Output: one parquet per event in `results/das/{model_name}/{subset}/`, with columns:
`event_id, channel_index, origin_id, origin_index, origin_time, phase_index, phase_time, phase_score, phase_type, dt_s, ps_center, ps_interval`

By default, picks are associated using P-S pairing.

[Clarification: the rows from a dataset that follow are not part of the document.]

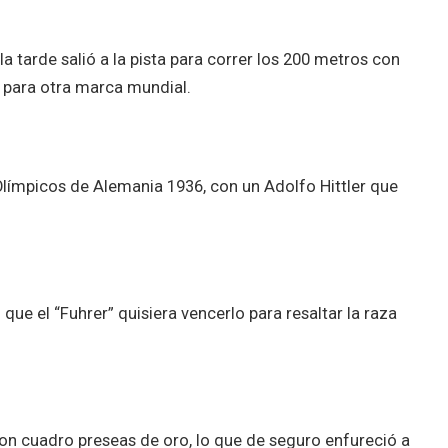
la tarde salió a la pista para correr los 200 metros con
 para otra marca mundial.
Olímpicos de Alemania 1936, con un Adolfo Hittler que
que el “Fuhrer” quisiera vencerlo para resaltar la raza
on cuadro preseas de oro, lo que de seguro enfureció a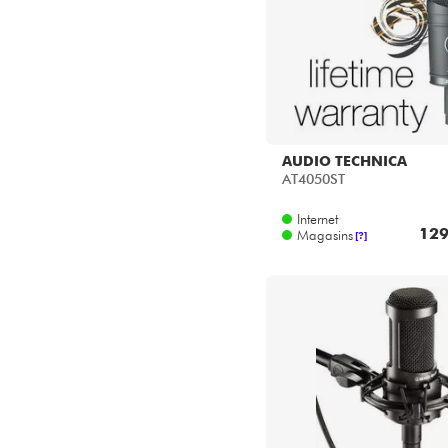
AUDIO TECHNICA
AT4050ST
Internet
129
Magasins
[?]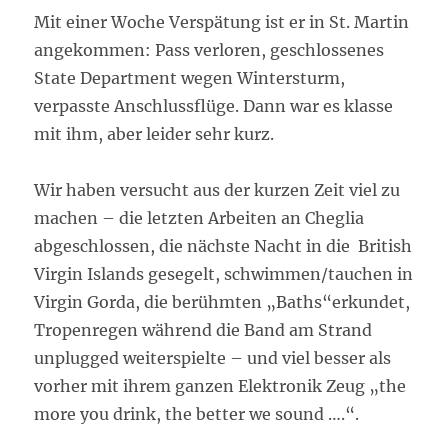
Mit einer Woche Verspätung ist er in St. Martin
angekommen: Pass verloren, geschlossenes
State Department wegen Wintersturm,
verpasste Anschlussflüge. Dann war es klasse
mit ihm, aber leider sehr kurz.
Wir haben versucht aus der kurzen Zeit viel zu
machen – die letzten Arbeiten an Cheglia
abgeschlossen, die nächste Nacht in die British
Virgin Islands gesegelt, schwimmen/tauchen in
Virgin Gorda, die berühmten „Baths“erkundet,
Tropenregen während die Band am Strand
unplugged weiterspielte – und viel besser als
vorher mit ihrem ganzen Elektronik Zeug „the
more you drink, the better we sound ….“.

Use `--use-event-head` to associate via the model's event detection head instead.

## Training

### CEED (Seismic) Training

```bash
python train.py \
    --model phasenet_plus \
    --dataset-type ceed \
    --label-path results/ceed \
    --nx 16 \
    --max-iters 100000 \
    --batch-size 8 \
    --workers 4 \
    --lr 3e-4 \
    --eval-interval 5000 \
    --output-dir output/train_ceed
```

### DAS Training

```bash
# Using the training script
bash scripts/train_das.sh 0 arcata v26

# Or directly
python train.py \
    --model phasenet_das_plus \
    --dataset-type das \
    --data-path data/quakeflow_das/arcata/data \
    --label-path results/das/phasenet/arcata/picks \
    --label-list results/das/phasenet/arcata/labels.txt \
    --nx 2048 --nt 4096 \
    --num-patch 16 \
    --max-iters 50000 \
    --batch-size 2 --workers 8 \
    --lr 1e-4 --weight-decay 0.01 \
    --model-ema --model-ema-decay 0.999 \
    --eval-interval 1000 --save-interval 1000 \
    --output-dir output/train_das_arcata_v26
```

### Key Training Options

| Option | Description | Default |
|--------|-------------|---------|
| `--num-patch N` | Random crops per DAS sample (amortizes IO) | 2 |
| `--model-ema` | Enable exponential moving average | off |
| `--gradient-accumulation-steps N` | Accumulate gradients for larger effective batch | 1 |
| `--clip-grad-norm V` | Gradient clipping | 1.0 |
| `--compile` | Enable torch.compile | off |
| `--resume --checkpoint PATH` | Resume from checkpoint | - |
| `--reset-lr` | Reset LR schedule when resuming | off |

## Semi-supervised Training

Iterative self-training pipeline for DAS: predict → train on predictions → predict with new model → repeat.

```bash
# Start from PhaseNet (train DAS model from scratch)
bash scripts/semisupervised_das.sh arcata 5 0

# Start from a pretrained DAS model
bash scripts/semisupervised_das.sh arcata 5 0 phasenet_das output/train_das_v26/checkpoint.pth
```

Arguments: `[subset] [num_iterations] [gpu] [start_from] [checkpoint]`

- **From phasenet**: iteration 0 predicts with PhaseNet, iteration 1 trains from scratch (10k steps, warmup), iterations 2+ continue (1k steps, no warmup)
- **From phasenet_das**: iteration 0 predicts with pretrained DAS model, iterations 1+ continue (1k steps, no warmup)

Results are saved to `results/semisupervised_das/` and checkpoints to `output/semisupervised_das_v{N}/`.